第六章 嵐の前夜

第9話 1/2/3/4/5/6

グスタフが出た後、ライはじっと彼が持って来てくれた朝食を見つめた。ここに泊まりながら、もう何度もグスタフが作ってくれた食事を食べたが、他人が自分のために食事を用意してくれるという事にはいまだに慣れていなかった。

暗殺訓練生になって訓練を受け始めて以来、いつも自分の食事は自分で用意していた。それはダン種族の暗殺者であれば誰であろうと当然な事だった。周りから絶え間なく命を脅かされる暗殺者に人の作った食べ物を口に入れるというのはありえないことだった。自分の命を狙う誰かが毒を入れたかもしれないからだ。

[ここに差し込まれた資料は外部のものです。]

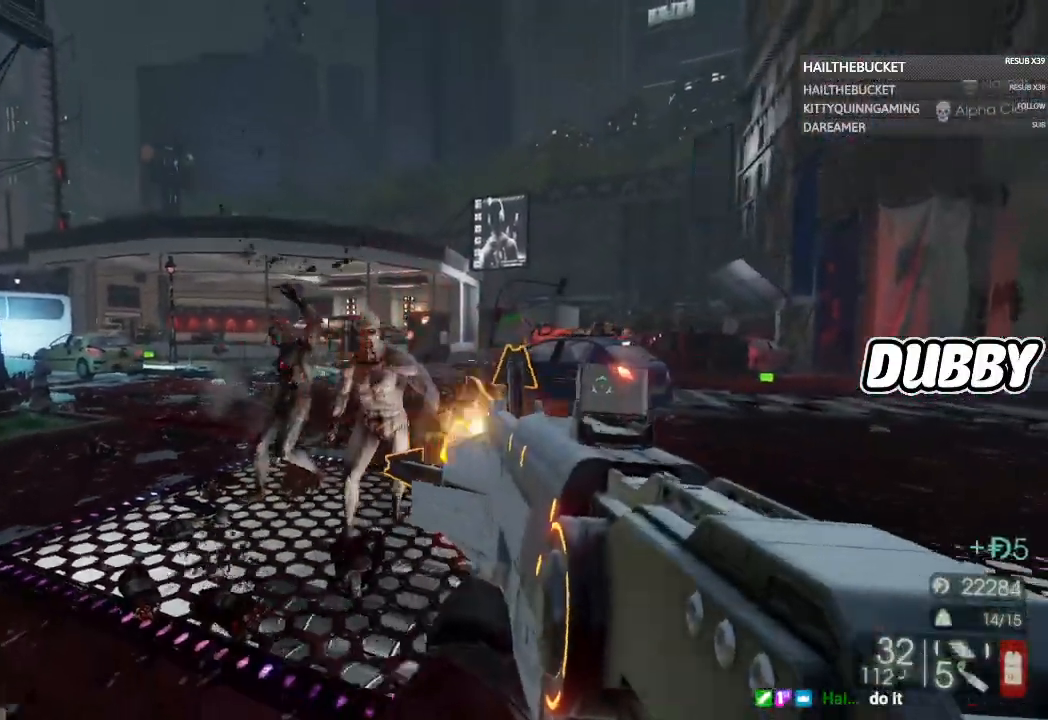
{"dt_ms": 500, "buttons": ["R2"], "left_stick": "down", "right_stick": "down-left", "button_events": []}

しかし、そんな暗殺者にも人が作った物を食べなければならない場合があった。

‘他の種族に扮装して彼らに接近し、一緒に行動しながら重要な情報を入手する’

といった任務の時には、人の作った物を食べることを余儀なくされる。そういう時のためにダン族は、食べ物に入っている毒を調べられる機能が付いている小さいネックレスを持ち歩いていた。

ネックレスに付いている銀で作られた小さいチャームはダン族が特別開発した物で、毒に非常に敏感で少しでも毒に触れると色が黒に変わった。訓練所での訓練が終わるとそのネックレスをもらい、研修暗殺者になると常に身に付けていなければならなった。

ライも首にネックレスを付けていたが、なぜかここではネックレスは使わなくていい気がした。心の声が、毒なんか入ってないとささやいていた。ライはグスタフが置いていったプレートの上の食事を食べながらフロイオンとの取引について考えた。

‘青いマントの医者’が自分にかけられている呪いを解いてくれると、フロイオンとは取引する必要がなくなる。しかし、フロイオンの言ったとおり、ダークエルフの魔法が必要であればどうすればいいのか?

暗殺者の禁忌を破ってでも声を取り戻すべきか?暗殺者にとって依頼人を明かすのは決してやってはいけないことであった。訓練所に入ると、‘依頼人を明かすより死を選ぶ’というダン族の暗殺者が持つべき心得を叩き込まれたものだ。

‘しかし・・・私は暗殺者である前にダン族ではあったのか?パルタルカで彼らは私の事を本当に同じダン族として受け入れてくれたのか?’